Class A Apartment Absorption Dropped Off in the DC Area in the Final Quarter of 2016

by Nena Perry-Brown

Class A Apartment Absorption Dropped Off in the DC Area in the Final Quarter of 2016: Figure 1
A new rental building at 5333 Connecticut Avenue NW.

Last October, UrbanTurf noted that Class A apartment absorption was still going strong in the DC region but was showing signs of slowing. A new report from Delta Associates indicates that this slowdown is underway, with absorption dropping off in late-2016 after seven consecutive quarters of growth.

“While job growth is strong and supply remains plentiful, the wave of new Millennial households that helped the region absorb a record 13,429 apartments in calendar year 2015 appears to be slowly subsiding,” the report explains. “Between now and 2019, the vacancy rate likely will rise to nearly 5% as the level of deliveries remains elevated in the short term.”

Overall, annual absorption in DC proper was down 25 percent compared to the year before, but increased in the Upper NW (22%), Capitol Hill/Riverfront/SW (43%) and Northeast (52%) sub-markets. Rents were also up in all except one DC submarket (Upper Georgia Avenue); however, this is expected to be kept in check by the projected delivery of over 10,000 apartment units over the next two years.

Class A Apartment Absorption Dropped Off in the DC Area in the Final Quarter of 2016: Figure 2

The drop in absorption is in line with reports in a Washington Post article from late-2016 that the flood of young professionals to the city is slowing.

“Washington saw a net increase of roughly 2,300 new residents from other states between July 2015 and July 2016, the Census Bureau reported in its year-end population estimates,” the Post article stated. “The figure marked a steep drop-off from five years ago, when net migration to the city from other parts of the United States exceeded 7,000.”

Here is a quick snapshot of average rents for high-rise Class A apartments in DC area sub-markets, as defined by Delta:

  • Alexandria: $2,137 per month
  • Central (Penn Quarter, Logan Circle, Dupont Circle, etc.): $2,883 per month
  • Upper Northwest: $2,835 per month
  • Columbia Heights/Shaw: $2,718 per month
  • NoMa/H Street: $2,380 per month
  • Capitol Hill/Capitol Riverfront: $2,346 per month
  • Rosslyn-Ballston Corridor: $2,305 per month
  • Silver Spring/Wheaton: $1,936 per month
  • Bethesda: $2,605 per month
  • Upper Georgia Avenue: $2,139 per month

Note: The rents are an average of studios, one and two-bedroom rental rates at new buildings in the DC area.

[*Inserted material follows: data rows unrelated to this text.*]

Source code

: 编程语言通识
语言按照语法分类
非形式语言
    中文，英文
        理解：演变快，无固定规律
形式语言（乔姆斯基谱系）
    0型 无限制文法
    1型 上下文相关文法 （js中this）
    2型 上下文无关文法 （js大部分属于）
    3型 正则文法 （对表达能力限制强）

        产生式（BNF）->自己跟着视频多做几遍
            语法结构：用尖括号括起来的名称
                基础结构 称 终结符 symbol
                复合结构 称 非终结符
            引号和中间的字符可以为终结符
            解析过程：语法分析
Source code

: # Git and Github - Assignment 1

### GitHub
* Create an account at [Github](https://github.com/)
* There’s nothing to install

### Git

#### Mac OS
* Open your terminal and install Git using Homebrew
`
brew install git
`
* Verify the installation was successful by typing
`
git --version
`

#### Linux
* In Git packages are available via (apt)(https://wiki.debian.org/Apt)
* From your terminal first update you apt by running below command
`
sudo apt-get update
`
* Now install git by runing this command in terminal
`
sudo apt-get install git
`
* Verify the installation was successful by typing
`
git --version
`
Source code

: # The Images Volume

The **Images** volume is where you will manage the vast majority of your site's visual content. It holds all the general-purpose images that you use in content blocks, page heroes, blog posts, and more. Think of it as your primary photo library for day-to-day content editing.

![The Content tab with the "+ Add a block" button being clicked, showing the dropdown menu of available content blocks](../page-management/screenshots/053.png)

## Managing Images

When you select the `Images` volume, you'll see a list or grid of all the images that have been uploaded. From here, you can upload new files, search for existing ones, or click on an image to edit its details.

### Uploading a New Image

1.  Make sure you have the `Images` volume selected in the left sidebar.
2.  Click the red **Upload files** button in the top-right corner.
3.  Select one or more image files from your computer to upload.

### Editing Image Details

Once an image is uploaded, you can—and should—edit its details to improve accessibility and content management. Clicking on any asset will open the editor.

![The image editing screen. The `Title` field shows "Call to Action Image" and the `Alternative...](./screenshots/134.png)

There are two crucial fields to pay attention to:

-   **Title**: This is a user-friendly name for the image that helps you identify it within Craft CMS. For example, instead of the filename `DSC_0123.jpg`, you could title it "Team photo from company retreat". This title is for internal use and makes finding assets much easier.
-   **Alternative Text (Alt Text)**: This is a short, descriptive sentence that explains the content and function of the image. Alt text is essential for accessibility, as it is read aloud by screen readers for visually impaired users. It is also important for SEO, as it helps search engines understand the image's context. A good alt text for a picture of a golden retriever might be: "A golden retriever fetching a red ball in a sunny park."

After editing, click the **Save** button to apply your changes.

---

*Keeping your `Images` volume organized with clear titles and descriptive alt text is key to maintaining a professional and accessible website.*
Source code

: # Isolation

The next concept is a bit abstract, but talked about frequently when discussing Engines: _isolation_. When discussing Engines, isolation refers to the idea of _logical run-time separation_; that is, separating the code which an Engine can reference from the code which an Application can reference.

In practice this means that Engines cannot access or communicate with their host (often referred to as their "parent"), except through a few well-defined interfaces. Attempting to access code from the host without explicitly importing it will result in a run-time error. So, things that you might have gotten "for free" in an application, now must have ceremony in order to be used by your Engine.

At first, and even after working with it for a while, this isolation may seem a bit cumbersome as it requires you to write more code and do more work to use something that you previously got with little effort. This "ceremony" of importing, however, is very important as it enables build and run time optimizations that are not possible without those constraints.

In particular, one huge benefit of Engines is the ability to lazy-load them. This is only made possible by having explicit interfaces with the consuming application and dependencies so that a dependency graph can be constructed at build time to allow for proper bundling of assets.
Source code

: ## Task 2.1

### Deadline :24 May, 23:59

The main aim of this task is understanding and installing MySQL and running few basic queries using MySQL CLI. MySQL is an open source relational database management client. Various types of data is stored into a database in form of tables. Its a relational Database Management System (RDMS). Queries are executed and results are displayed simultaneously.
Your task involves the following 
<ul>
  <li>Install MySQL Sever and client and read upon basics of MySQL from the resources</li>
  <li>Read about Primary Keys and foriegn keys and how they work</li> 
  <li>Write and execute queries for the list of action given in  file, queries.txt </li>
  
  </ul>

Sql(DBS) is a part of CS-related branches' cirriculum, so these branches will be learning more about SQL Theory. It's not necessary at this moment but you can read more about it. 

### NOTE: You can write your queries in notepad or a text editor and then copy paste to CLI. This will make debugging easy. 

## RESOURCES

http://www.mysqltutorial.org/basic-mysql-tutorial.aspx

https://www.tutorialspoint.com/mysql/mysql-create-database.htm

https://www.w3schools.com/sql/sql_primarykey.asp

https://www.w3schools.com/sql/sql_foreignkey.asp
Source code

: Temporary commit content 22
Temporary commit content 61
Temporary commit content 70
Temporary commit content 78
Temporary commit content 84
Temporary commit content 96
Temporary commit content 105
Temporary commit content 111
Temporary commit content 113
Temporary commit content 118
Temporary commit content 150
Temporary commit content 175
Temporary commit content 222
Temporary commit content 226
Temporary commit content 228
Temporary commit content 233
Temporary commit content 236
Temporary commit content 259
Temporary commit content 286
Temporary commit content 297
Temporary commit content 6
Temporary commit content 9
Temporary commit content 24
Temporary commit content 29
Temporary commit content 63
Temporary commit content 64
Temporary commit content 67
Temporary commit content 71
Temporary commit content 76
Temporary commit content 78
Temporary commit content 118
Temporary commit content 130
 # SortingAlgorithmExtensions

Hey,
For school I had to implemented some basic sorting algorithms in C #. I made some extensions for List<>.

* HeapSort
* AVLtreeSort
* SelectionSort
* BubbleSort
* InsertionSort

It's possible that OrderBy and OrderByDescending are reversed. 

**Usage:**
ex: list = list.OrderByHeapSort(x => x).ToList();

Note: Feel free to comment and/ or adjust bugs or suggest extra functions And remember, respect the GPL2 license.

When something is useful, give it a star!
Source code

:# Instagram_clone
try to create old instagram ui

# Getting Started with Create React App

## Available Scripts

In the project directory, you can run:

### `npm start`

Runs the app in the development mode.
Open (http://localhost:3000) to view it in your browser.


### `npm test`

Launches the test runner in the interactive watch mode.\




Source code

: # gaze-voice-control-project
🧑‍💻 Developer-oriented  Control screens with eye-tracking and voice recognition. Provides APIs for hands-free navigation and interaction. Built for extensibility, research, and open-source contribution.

Class A apartments are typically large buildings built after 1991, with full amenity packages. Class B buildings are generally older buildings that have been renovated and/or have more limited amenity packages.

This article originally published at http://dc.urbanturf.com/articles/blog/class_a_apartment_absorption_dropped_off_in_the_final_quarter_of_2016/12075


  1. househunter said at 2:25 pm on Friday January 27, 2017:
    This is consistent with what we experienced as landlords, with our row house. In 2015, we had no problem renting out the house (near NoMA) for $2500. Two years later, when it turned over, at the same time of year, it took several months to fill and we ended up dropping the rent several hundred dollars just to get someone in.
  1. throwsatfeet said at 6:12 pm on Friday January 27, 2017:
    ^ makes sense. There is now an adequate supply of apartments in more desirable locations. $2,500 is a pretty solid budget to buy a condo in a central neighborhood as well.